Die zuständige Staatsanwaltschaft des Kantons Nidwalden wollte aufgrund des laufenden Verfahrens zum Fall nichts sagen. Sie schreibt jedoch «Kassensturz»: «Die grösste Herausforderung besteht darin, zu prüfen, ob einer Lenkerin oder einem Lenker die Tat persönlich zum Vorwurf gemacht werden kann.» Dabei habe die Staatsanwaltschaft allerdings vor Augen, dass von einer Lenkerin oder einem Lenker nichts Menschenunmögliches verlangt werden könne. «Es ist Aufgabe der Staatsanwaltschaft, sowohl entlastende wie auch belastende Umstände mit gleicher Sorgfalt abzuklären. In jedem einzelnen Fall gilt die Unschuldsvermutung.»
Und was sagt Tesla dazu, dass eines ihrer Fahrzeuge von sich aus beschleunigt? Nichts. Das US-Unternehmen wollte den Fall trotz mehrerer Anfragen nicht kommentieren.

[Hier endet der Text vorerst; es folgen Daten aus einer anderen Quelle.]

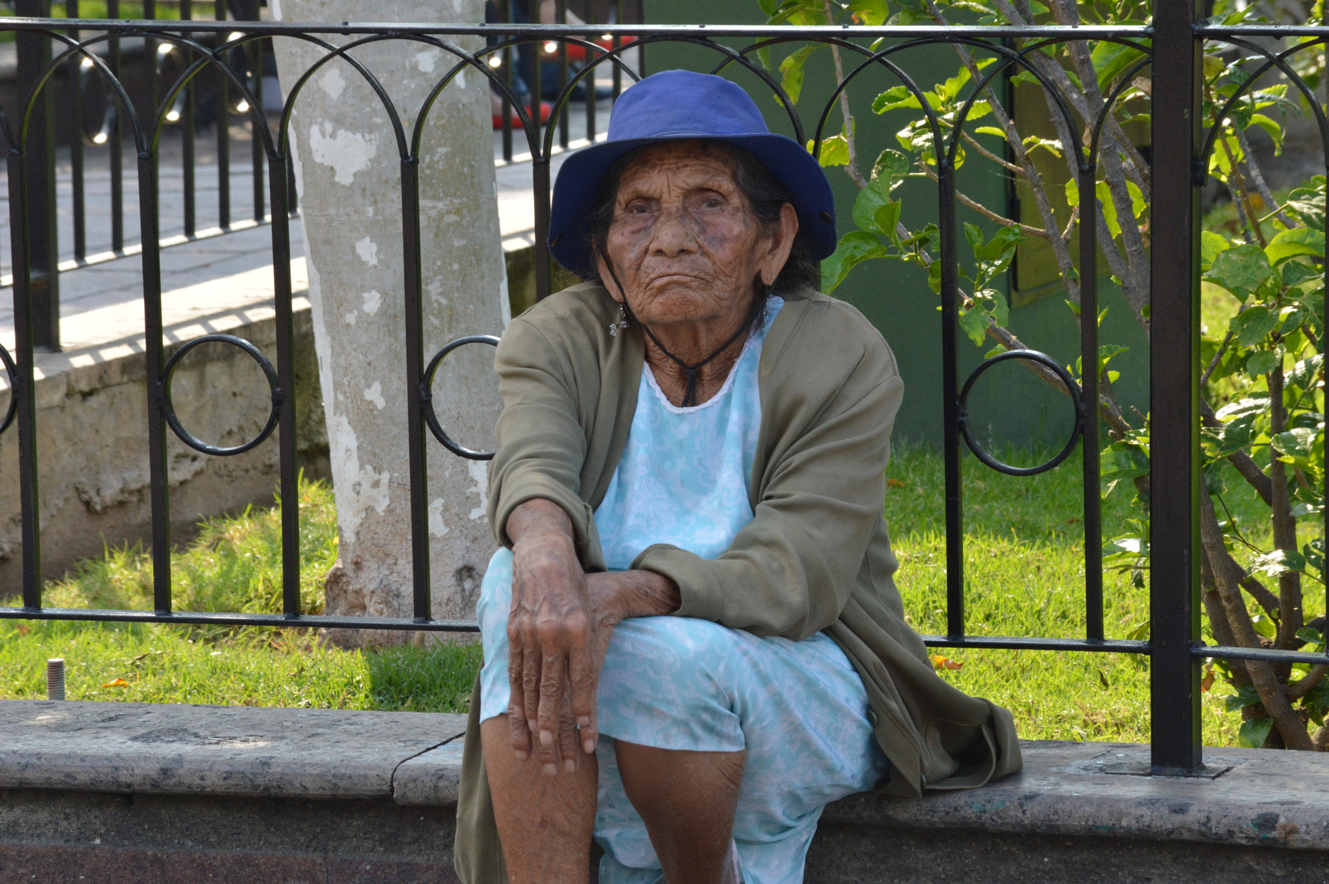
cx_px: 664
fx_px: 7193
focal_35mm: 195
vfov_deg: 7.0
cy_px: 442
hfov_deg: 10.6
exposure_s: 1/250
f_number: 14
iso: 800
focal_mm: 130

Aussage gegen Aussage – Fahrer am kürzeren Hebel
«Ich bin sicher, dass ich Gas gegeben habe, alles andere macht keinen Sinn», enerviert sich Trummer. Er sieht sich in der unsäglichen Rolle, dies zu beweisen. Denn der Hersteller des Busses, Setra-Daimler, behauptet gegenüber der Staatsanwaltschaft, der Fahrer habe das System nicht übersteuert.
Gegenüber «Kassensturz» schreibt Daimler: «Die Notbremsung wurde erst nach einer Vorwarnung und Vorlaufzeit ausgelöst, während derer der Fahrer bereits die Möglichkeit hatte, die Warnkaskade zu unterbrechen. Auch während der Notbremsung hatte der Fahrer weiterhin die Möglichkeit, jederzeit die eingeleitete Bremsung zu unterbrechen. Eine Unterbrechung ist jedoch seitens des Fahrers nicht erfolgt.» Einen Beleg für diese Aussage legt Setra-Daimler auch auf Nachfrage nicht vor.
Die zuständige Staatsanwaltschaft des Kantons Luzern gibt aufgrund des laufenden Verfahrens keine Auskünfte. Rudolf Trummer hat den Strafbefehl nun weiter vor Gericht gezogen: «Ich bin gespannt, was da rauskommt. Denn ich bin noch immer überzeugt, dass ich richtig gehandelt habe und gar nichts anderes machbar war.»